The matrix data_clustered was obtained by declustering the daily discharge data from the summer months between 1960 and 2010 contained in data_raw, yielding between seven and ten observations per year. Each row corresponds to one observation from the declustered time series; the non-unique row names indicate the year of observation. Each column corresponds to a gauging station, with column indices in data_raw and data_clustered matching row indices in info. See Asadi et al.\ (2015) for details on the preprocessing and declustering.

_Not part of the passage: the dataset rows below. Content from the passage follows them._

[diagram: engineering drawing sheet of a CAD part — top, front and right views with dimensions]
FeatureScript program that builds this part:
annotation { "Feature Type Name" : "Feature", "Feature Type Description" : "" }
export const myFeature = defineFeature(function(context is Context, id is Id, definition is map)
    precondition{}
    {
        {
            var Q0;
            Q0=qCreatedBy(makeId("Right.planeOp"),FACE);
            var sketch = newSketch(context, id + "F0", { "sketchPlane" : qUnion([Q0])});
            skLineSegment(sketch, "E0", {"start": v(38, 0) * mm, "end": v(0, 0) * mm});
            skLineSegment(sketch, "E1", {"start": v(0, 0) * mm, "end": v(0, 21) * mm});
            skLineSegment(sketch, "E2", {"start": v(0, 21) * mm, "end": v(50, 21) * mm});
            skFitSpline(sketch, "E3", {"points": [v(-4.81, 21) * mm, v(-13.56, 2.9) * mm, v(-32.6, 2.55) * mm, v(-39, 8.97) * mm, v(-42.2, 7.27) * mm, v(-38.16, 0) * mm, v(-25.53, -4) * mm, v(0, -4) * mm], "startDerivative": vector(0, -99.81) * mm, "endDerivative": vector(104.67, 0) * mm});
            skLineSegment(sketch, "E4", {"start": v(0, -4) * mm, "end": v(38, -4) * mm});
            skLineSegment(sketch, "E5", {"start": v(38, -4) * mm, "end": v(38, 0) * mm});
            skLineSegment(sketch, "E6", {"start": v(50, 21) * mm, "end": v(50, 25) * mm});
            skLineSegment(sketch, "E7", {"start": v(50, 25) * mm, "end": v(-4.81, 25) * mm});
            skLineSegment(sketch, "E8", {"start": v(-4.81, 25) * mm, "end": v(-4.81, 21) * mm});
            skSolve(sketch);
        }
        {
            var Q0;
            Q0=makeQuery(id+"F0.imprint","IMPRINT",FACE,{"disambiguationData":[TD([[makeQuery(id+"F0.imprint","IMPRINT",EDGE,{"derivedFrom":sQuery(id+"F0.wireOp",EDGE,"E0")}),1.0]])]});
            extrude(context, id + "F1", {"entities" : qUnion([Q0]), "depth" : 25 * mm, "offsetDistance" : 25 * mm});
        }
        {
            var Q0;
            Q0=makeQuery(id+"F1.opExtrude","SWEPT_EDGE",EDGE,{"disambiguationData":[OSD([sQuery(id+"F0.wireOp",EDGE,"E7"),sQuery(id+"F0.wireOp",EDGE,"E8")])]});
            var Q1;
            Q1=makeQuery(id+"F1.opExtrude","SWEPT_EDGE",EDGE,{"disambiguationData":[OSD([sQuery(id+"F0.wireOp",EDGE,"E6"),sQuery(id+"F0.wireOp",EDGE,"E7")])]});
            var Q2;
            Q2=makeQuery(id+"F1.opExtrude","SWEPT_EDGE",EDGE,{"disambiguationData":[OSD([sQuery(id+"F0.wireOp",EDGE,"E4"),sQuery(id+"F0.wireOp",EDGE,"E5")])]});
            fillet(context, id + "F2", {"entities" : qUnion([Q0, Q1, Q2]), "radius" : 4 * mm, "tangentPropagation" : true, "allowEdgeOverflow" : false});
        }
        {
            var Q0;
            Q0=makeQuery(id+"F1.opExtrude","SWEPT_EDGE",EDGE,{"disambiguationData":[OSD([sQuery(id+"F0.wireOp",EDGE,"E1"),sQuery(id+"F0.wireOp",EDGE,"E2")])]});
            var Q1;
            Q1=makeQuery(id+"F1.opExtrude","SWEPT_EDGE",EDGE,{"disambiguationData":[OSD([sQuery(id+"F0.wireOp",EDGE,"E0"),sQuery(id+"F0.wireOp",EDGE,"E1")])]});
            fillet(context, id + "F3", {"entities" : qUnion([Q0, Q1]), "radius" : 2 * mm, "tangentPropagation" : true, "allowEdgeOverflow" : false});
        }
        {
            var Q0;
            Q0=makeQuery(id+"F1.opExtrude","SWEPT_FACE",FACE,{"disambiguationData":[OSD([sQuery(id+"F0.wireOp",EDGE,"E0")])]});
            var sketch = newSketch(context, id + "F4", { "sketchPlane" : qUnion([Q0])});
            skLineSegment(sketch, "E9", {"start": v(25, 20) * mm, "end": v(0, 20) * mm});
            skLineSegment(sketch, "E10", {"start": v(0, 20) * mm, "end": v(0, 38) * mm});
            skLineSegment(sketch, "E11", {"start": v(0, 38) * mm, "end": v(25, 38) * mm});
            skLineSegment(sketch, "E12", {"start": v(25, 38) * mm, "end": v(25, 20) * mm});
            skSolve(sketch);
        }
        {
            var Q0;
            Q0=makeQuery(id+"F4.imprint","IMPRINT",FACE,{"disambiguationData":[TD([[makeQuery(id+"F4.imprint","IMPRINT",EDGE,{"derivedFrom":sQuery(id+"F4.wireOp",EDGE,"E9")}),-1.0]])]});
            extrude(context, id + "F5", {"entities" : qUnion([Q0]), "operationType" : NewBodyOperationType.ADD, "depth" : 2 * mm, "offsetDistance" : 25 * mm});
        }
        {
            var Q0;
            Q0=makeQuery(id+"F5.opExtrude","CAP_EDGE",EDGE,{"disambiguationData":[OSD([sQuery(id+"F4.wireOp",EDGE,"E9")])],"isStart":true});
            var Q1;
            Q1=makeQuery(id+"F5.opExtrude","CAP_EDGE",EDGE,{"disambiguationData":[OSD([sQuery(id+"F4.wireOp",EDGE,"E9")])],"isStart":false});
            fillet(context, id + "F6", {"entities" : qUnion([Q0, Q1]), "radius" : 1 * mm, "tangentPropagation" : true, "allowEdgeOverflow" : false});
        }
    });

The info data frame contains the following variables for each gauging station or its associated catchment area:

RivNames

Name of the river at the gauging station.

Lat, Long

Geographic coordinates of the gauging station.

Lat_Center, Long_Center

Coordinates of the center of the corresponding catchment area.

Alt

Mean altitude of the catchment area.

Area

Area of the catchment.

Slope

Mean slope of the catchment.

PlotCoordX, PlotCoordY

Coordinates used to arrange gauging stations when plotting a flow graph.

Data are available from GitHub and hence can be gathered using the command dataset("danube").

References

Asadi, P., Davison, A. C., Engelke, S., and Furrer, R. (2015). Extreme-value modeling of spatially dependent river discharges. Journal of the American Statistical Association, 110, 124--136.

de Carvalho, M., Huser, R., Naveau, P., and Reich, B. J. (2026). Handbook of Statistics of Extremes. Chapman & Hall/CRC, Boca Raton, FL.

Wan, P. and Janßen, A. (2026). Clustering Methods for Multivariate Extremes. In: Handbook of Statistics of Extremes, Chapter 12, pp. 243--262.